National data show the pandemic has been coming under control recently, with numerous key indicators such as case counts, deaths, hospitalizations and long-term care outbreaks declining over the past few weeks. But the modelling suggests the spread of more contagious virus variants could swiftly reverse that progress.

“With the emergence and spread of new variants of concern, we are cautioned that unless we maintain and abide by stringent public health measures, we may not be able to avert a re-acceleration of the epidemic in Canada,” said Chief Public Health Officer Dr. Theresa Tam during a virtual news conference on Friday.

“These variants have been smouldering in the background and now threaten to flare up.”

WATCH | Tam releases COVID-19 modelling with virus variants:

Canada’s Chief Public Health Officer Dr. Theresa Tam releases new modelling that includes the impact of COVID-19 variants. 1:54

The average number of daily cases reported over the past seven days is roughly 3,000 — down from a January peak of over 8,000 per day.

Tam said there are now fewer than 33,000 active cases in Canada — a 60 per cent drop compared to a month ago — and the number of people dying each day from the virus is also down by 58 per cent.

At the same time, over 700 cases have been linked to three variants of concern — the B117 variant first identified in the U.K., the B1351 variant first identified in South Africa, and the P1 variant first traced to travellers from Brazil. Variant cases have been detected in 10 provinces and there is evidence of community spread in at least five.

Scientists believe these variants could be up to 50 per cent more transmissible. Recent modelling from Quebec and Ontario suggests they could become the dominant strains in the coming weeks. 
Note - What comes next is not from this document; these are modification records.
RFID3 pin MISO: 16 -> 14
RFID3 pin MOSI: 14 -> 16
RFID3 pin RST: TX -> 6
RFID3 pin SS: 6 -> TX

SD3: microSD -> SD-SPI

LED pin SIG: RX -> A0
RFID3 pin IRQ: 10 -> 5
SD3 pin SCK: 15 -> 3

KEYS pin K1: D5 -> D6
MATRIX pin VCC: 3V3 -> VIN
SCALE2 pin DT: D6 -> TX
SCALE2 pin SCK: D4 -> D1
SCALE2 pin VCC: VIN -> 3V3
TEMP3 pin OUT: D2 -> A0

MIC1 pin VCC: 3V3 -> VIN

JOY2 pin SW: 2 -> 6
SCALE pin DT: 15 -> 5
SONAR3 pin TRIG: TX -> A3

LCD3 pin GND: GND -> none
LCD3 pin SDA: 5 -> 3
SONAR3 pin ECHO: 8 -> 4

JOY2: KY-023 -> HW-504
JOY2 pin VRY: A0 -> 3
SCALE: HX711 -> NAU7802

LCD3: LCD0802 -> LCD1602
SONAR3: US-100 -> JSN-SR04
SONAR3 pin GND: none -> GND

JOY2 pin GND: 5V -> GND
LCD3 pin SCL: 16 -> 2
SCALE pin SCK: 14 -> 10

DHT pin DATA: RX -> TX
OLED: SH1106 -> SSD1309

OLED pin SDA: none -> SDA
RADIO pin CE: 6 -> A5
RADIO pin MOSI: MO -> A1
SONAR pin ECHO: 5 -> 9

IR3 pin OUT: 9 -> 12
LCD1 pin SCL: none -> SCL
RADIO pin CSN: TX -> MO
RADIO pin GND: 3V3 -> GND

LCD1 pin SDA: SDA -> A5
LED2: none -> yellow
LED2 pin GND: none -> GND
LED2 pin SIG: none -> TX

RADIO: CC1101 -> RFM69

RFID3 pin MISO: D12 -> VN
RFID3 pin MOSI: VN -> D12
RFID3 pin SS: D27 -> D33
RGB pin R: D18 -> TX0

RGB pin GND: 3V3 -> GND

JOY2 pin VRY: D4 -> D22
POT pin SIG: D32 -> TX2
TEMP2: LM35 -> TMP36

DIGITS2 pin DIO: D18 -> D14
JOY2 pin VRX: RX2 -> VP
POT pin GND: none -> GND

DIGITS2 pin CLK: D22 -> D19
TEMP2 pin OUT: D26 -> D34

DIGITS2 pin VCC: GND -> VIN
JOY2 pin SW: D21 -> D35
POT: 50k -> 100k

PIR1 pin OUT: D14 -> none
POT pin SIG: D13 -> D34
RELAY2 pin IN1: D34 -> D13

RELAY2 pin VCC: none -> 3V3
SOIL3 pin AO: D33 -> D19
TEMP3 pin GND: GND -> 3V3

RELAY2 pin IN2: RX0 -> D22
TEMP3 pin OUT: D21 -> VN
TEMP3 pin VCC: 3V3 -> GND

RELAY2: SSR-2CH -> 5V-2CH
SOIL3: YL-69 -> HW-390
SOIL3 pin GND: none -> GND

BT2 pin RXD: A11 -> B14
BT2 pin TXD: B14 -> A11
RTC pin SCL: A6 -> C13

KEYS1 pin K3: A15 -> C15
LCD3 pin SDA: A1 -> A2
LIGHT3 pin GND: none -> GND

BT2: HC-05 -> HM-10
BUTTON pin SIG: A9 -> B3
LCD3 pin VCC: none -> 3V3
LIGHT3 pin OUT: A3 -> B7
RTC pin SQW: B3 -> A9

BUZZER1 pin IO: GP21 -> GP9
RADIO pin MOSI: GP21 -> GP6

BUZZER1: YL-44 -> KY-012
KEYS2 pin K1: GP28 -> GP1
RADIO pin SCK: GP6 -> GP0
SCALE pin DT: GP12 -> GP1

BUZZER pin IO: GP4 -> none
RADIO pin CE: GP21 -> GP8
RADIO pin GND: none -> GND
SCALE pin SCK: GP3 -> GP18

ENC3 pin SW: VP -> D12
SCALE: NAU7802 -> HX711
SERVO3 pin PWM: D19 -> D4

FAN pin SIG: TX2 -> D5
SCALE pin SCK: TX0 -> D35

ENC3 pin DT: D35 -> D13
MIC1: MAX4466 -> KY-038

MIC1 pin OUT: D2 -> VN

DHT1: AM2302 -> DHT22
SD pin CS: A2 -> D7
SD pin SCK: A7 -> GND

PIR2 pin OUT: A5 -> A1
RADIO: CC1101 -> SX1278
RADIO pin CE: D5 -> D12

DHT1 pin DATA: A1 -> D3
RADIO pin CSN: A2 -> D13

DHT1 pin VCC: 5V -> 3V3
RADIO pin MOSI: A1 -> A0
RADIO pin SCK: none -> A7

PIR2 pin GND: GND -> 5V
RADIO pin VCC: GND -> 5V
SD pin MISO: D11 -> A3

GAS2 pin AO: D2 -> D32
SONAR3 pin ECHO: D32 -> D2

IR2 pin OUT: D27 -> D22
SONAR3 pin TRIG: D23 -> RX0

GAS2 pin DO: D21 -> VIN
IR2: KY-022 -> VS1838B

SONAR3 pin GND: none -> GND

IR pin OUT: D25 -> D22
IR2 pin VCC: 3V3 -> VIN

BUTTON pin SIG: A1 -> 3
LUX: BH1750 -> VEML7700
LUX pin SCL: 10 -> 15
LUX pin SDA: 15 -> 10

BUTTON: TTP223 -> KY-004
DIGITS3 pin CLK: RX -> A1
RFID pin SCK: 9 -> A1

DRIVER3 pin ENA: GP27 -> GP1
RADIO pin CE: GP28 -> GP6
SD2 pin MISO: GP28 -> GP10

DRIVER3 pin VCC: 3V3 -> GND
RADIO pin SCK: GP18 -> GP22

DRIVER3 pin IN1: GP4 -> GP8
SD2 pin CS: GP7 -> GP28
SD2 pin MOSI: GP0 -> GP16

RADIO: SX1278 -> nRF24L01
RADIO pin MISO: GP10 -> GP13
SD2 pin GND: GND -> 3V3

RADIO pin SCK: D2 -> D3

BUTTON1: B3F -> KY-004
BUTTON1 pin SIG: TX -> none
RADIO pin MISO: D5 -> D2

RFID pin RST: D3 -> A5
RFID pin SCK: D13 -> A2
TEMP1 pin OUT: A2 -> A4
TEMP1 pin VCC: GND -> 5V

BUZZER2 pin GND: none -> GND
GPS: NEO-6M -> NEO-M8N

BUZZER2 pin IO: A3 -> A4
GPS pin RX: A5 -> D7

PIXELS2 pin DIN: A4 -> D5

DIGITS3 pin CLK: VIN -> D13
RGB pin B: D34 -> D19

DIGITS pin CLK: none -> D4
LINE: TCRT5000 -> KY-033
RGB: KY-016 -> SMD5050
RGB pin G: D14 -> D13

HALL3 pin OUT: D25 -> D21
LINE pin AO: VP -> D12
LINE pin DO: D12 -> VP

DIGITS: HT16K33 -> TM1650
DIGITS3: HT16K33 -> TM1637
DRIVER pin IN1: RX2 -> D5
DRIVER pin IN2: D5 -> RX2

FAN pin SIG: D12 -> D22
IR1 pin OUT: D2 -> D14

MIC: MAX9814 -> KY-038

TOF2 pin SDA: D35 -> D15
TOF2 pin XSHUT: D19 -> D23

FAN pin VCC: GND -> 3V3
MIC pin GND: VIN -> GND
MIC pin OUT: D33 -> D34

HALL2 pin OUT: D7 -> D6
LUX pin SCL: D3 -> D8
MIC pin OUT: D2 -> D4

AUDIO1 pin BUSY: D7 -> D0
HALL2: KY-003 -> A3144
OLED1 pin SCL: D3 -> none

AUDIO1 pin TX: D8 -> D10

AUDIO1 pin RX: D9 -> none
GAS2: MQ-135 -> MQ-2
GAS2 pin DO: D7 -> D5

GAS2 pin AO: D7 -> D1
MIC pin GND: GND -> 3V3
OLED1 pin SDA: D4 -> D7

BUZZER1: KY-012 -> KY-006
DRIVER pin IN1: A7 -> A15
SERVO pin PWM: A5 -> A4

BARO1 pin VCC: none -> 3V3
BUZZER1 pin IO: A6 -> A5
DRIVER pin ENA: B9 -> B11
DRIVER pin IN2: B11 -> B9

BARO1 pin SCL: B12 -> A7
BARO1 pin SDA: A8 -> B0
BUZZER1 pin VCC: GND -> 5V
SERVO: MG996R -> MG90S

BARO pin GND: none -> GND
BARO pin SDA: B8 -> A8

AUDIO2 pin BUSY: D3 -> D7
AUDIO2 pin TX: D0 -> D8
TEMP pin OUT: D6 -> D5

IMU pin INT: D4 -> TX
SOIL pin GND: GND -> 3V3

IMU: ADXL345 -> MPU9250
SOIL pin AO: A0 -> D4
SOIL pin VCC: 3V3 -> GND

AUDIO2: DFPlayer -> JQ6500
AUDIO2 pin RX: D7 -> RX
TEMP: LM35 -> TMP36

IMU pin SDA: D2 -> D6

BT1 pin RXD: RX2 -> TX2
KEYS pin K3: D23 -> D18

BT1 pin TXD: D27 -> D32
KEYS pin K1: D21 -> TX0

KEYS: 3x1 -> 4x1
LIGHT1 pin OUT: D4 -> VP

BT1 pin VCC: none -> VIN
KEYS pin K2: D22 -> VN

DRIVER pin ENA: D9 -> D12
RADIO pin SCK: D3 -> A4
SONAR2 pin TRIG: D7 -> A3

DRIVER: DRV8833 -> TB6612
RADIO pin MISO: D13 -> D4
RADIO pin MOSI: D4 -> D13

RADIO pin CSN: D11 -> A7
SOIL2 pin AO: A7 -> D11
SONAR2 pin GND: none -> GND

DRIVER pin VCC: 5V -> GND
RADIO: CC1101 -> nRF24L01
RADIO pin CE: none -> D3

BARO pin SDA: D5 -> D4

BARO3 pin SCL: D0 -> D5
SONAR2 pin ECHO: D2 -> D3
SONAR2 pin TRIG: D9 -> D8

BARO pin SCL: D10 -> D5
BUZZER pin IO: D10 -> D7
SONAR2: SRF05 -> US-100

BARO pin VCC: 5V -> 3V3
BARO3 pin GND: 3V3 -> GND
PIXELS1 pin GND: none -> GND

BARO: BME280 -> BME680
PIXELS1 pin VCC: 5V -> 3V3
Cases could rise to 20,000 per day if restrictions relaxed

Short- and long-term forecasts that exclude the spread of COVID-19 variants show infection rates flattening and declining in the coming weeks, even if people maintain the current number of contacts they have each day. However, when the more contagious variants are included, projections show a dramatic spike in cases to over 20,000 per day by mid-March if public health restrictions are relaxed further. 

The modelling shows a similar dramatic spike by mid-April even if the current level of restrictions are maintained. 

“Further lifting of the public health measures would cause the epidemic to re-surge rapidly and strongly,” Tam said. “And current community-based public health measures will be insufficient to control rapid growth and resurgence as forecast.”

The dire prediction comes even as some provinces plan to reopen their economies in response to declining case counts. Ontario, Alberta and Manitoba have all decided to relax restrictions in recent days, allowing non-essential businesses such as restaurants and gyms to reopen with capacity limits and other restrictions.

Newfoundland and Labrador, meanwhile, went into a snap lockdown last week in response to an outbreak driven by the B.1.1.7 variant.

WATCH | Tam says COVID-19 resurgence likely if people ease off public health measures:

Canada’s Chief Public Health Officer Dr. Theresa Tam warns that a resurgence of COVID-19 is likely if people ease off public health measures. 2:18

Tam said that kind of swift response is necessary.

“A rapid, decisive public health response by the province is what is needed to stop a variant of concern in its tracks,” said Tam.

Prime Minister Justin Trudeau said today that he has urged provincial and territorial leaders not to relax public health measures too quickly.

“Even with vaccines, we need to do everything we can to protect vulnerable populations like our seniors in long-term care,” Trudeau told a press conference in Ottawa.

“Otherwise, we could see a third wave that is worse than the second or the first.”